A la télé, il n’y a pas plus énervant que ces sujets «conso» comparant la qualité des produits en vente dans les supermarchés. Que ce soit le jambon, les biscuits ou les confitures, le verdict est toujours le même: sans surprise, ce qu’il y a de plus sain est aussi le plus cher. Merci, mais pour une large part des citoyens-consommateurs, le plus sain, donc le plus cher, est inabordable. Aussi se rabat-elle généralement sur ce qu’il y a de plus gras, de plus sucré, de plus transformé. Ce serait bien qu’à l’avenir les sujets «on vous dit tout sur ce que vous mangez» incluent cette donnée essentielle qu’est le pouvoir d’achat.
On touche ici au cœur de l’équation agricole, une équation peut-être insoluble. Dans un monde idéal, l’agriculteur vivrait de son travail, qui consiste à nourrir la population. Dans la réalité, sans subventions ou paiements directs – comme en Suisse –, il ne le peut pas.
Nos sociétés développées se sont-elles trompées quelque part à un moment donné? C’est possible, mais les procès intentés après coup sont faciles. Ils ne tiennent pas compte de facteurs irrationnels, qui recoupent généralement des aspects considérés comme vitaux. Se nourrir est vital. Le «plus jamais ça» de l’après-guerre n’a pas seulement valu pour les camps de concentration, il a valu aussi pour la nourriture: plus jamais l’angoisse du manque, place à l’abondance. Qui n’aurait pas plébiscité cette vision à l’époque?
Tout a sûrement pris une mauvaise direction avec l’industrialisation de la paysannerie, consubstantielle à la société de consommation. Dès lors, le budget accordé par les ménages à l’alimentation n’a cessé de diminuer, de près de la moitié depuis les années 1960.
Le cercle vicieux était enclenché: alors que les salaires n’ont cessé d’augmenter, les prix des denrées alimentaires, produites en grandes quantités et soumises à la concurrence étrangère, ont été poussés vers le bas, ne permettant pas aux revenus des paysans de croître autant qu’ils auraient dû. C’est bien pourquoi le secteur agricole est un secteur tout à fait particulier, qui nécessite le soutien de l’Etat, de nous tous. Et c’est bien ainsi.
La crise qui frappe l’agriculture européenne touche au portemonnaie des agriculteurs comme au sens de leur métier. Les agriculteurs sont sommés de faire leur révolution écologique, le «Green Deal» (les paysans suisses ont une longueur d’avance dans cette adaptation).

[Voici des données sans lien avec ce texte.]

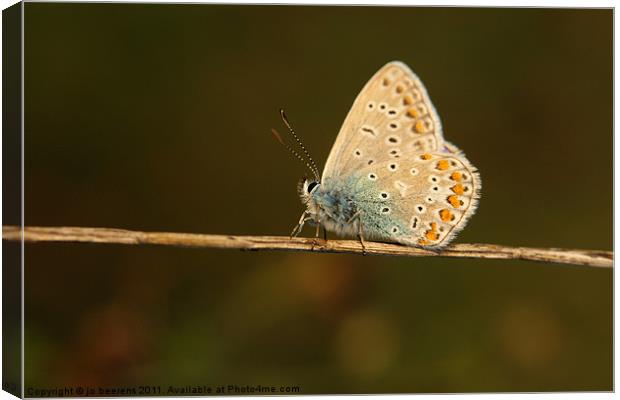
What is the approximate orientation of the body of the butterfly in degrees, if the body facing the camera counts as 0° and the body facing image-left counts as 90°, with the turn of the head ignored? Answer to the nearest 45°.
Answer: approximately 90°
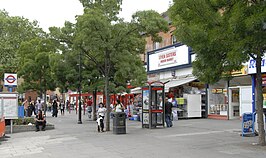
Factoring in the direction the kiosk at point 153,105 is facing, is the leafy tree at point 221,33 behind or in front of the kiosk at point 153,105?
in front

Ils n’en peuvent plus des directives et des normes, ne supportent plus qu’on leur fasse la leçon sur les produits phytosanitaires. Ils se sentent infantilisés.

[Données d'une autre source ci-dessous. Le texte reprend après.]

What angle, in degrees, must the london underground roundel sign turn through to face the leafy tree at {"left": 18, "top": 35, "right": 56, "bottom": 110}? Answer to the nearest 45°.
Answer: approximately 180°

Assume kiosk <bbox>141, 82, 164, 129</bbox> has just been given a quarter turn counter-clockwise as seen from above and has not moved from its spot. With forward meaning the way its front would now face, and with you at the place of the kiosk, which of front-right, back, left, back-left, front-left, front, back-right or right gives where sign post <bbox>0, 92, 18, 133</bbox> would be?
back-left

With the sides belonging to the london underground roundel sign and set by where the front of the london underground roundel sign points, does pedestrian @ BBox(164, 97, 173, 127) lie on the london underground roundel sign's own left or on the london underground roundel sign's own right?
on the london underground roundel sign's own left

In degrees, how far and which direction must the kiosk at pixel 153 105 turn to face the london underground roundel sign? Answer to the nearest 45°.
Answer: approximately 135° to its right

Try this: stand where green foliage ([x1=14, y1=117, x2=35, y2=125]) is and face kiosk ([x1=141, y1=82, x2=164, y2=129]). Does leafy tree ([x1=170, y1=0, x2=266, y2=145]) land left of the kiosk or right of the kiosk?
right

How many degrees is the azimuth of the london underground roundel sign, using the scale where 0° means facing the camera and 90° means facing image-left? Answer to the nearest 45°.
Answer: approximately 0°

Beaucoup ont de la peine à dégager un revenu correct, tant il faut rembourser les investissements et tant sont bas les bénéfices. Le bio, encouragé par les pouvoirs publics, s’écoule mal parce que trop cher, ou trouve preneur à prix cassés, autant qui n’ira pas dans la poche des producteurs.
On en revient à l'équation difficilement soluble d’un secteur agricole devenu industriel dans ses capacités productives, cherchant à présent à gagner plus, en argent comme en dignité, quand tout a été pensé pour nourrir la population à moindre prix. Les agriculteurs ne sont pas irréprochables. Des choix productivistes, avec force investissements, se sont révélés malheureux. Les regroupements en coopératives ont pu donner de meilleurs résultats, mais ils n’ont pas évité, là non plus, des dépressions.
Des marchés de niche s'en sortent mieux, notamment dans le haut de gamme. Mais produire des volailles ou du bœuf haut de gamme, c'est contenter les «riches», ce n'est pas nourrir la population. Comment faire pour que nos budgets s'accordent aux besoins des agriculteurs et inversement? Un défi.